SIMD _intrinsics_. libavcodec doesn't write DSP functions in assembly for historical reasons - it's because it's just better! It's faster, just as maintainable, at least as easy to read and write, and not any less portable (since it already isn't portable…). They're basically a poor way to generate the code you want, interfere with other optimizations like autovectorization, and you might as well write your own code generator instead.

The downsides are it's harder to debug and analyzers like ASan don't work.

wyattblue•4mo ago
That's a good catch. I did not notice there weren't using any assembly at all. I assumed they wanted to add NEON before advertising Apple Silicon but I guess not.

Also, hi FFmpeg twitter.

jackedEngineer•4mo ago
Talk by one of the authors - https://archive.fosdem.org/2025/schedule/event/fosdem-2025-5...
PaywallBuster•4mo ago
slides https://archive.fosdem.org/2025/events/attachments/fosdem-20...
userbinator•4mo ago
It's a big omission to claim "minimalist" but then have no information about code size. Nonetheless, as someone who has written an H.261 through H.263 decoder as a learning exercise, it's good to see more people writing video codecs. Getting high performance may not be straightforward, but the algorithms themselves are well-defined by the standard.

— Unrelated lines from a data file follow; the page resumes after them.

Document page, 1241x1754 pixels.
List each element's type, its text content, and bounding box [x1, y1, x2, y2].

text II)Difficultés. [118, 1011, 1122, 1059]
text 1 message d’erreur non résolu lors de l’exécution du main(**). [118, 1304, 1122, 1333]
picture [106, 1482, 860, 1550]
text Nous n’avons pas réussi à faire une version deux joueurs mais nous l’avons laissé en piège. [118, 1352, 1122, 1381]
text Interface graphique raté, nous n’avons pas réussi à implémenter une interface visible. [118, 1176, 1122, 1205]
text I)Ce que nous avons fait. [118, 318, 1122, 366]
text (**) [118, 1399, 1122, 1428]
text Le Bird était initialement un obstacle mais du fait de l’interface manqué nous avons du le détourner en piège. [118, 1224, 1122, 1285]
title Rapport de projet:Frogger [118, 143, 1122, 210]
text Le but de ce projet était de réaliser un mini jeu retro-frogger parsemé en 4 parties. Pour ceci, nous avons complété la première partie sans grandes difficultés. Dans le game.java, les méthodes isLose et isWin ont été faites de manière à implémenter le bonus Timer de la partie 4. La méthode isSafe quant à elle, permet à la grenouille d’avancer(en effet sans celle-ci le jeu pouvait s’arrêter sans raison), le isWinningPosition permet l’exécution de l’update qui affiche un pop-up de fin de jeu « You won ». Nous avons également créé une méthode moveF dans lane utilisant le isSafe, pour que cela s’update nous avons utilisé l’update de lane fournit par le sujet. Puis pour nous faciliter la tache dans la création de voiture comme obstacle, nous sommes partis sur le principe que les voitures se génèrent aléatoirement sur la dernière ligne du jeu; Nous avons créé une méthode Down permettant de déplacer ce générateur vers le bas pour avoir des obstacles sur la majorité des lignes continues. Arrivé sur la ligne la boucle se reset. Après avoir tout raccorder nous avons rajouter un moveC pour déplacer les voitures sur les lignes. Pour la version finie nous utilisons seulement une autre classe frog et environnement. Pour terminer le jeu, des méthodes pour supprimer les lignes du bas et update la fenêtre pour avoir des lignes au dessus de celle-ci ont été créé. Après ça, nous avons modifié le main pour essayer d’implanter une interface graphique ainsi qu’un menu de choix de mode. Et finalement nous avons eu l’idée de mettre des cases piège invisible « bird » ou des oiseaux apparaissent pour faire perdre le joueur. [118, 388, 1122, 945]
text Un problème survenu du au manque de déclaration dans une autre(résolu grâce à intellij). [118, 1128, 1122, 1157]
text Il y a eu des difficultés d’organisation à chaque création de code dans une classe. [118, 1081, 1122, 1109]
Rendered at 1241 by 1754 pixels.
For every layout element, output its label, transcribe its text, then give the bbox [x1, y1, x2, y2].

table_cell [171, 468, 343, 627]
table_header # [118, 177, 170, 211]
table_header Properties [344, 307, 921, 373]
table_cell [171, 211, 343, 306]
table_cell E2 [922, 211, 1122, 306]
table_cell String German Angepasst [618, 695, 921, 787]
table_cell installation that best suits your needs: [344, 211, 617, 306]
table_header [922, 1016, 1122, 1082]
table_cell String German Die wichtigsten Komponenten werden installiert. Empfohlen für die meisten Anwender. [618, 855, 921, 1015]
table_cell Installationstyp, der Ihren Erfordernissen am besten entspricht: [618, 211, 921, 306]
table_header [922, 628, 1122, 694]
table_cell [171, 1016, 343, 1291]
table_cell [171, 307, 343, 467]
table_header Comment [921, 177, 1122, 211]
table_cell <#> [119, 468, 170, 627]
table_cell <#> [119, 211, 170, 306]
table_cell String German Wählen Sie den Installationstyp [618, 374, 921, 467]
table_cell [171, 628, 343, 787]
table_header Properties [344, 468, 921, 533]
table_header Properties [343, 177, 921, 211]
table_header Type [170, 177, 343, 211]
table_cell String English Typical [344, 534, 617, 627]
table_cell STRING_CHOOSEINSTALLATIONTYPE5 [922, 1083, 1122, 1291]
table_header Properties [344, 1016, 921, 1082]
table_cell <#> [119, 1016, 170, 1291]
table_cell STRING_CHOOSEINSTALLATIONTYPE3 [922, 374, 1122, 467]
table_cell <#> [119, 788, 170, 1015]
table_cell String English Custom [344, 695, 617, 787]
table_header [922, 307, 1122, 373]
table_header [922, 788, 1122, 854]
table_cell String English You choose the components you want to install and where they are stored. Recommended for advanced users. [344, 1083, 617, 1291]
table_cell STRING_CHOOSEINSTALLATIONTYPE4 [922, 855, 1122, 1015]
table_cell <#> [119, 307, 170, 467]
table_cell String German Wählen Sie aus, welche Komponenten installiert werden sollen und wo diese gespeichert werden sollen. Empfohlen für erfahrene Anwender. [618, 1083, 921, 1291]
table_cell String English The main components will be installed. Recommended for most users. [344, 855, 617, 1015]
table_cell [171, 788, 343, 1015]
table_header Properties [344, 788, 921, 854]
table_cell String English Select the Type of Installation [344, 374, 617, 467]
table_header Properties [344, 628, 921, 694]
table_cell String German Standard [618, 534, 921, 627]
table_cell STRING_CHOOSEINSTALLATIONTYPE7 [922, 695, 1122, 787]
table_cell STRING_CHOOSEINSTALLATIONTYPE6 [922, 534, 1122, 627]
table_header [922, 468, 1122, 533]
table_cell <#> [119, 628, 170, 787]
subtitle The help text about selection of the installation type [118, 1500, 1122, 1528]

Access to left/top macroblock values is done with direct offsets in memory instead of copying their values to a buffer beforehand.

I made use of this technique too, so I think it's not particularly novel nor non-obvious. The performance-sensitivity of video decoding necessarily means avoiding any extraneous data movement whenever possible.

Also worth noting: H.264 patents have already expired in most of the world: https://meta.wikimedia.org/wiki/Have_the_patents_for_H.264_M...

jwr•4mo ago
From someone who has worked on H.264 decoding and done some assembly optimization: this is an insanely complex task and a huge effort. Kudos to the author(s).
giorgioz•4mo ago
What are the use cases for this? How can I use this instead of existing decidere and save money?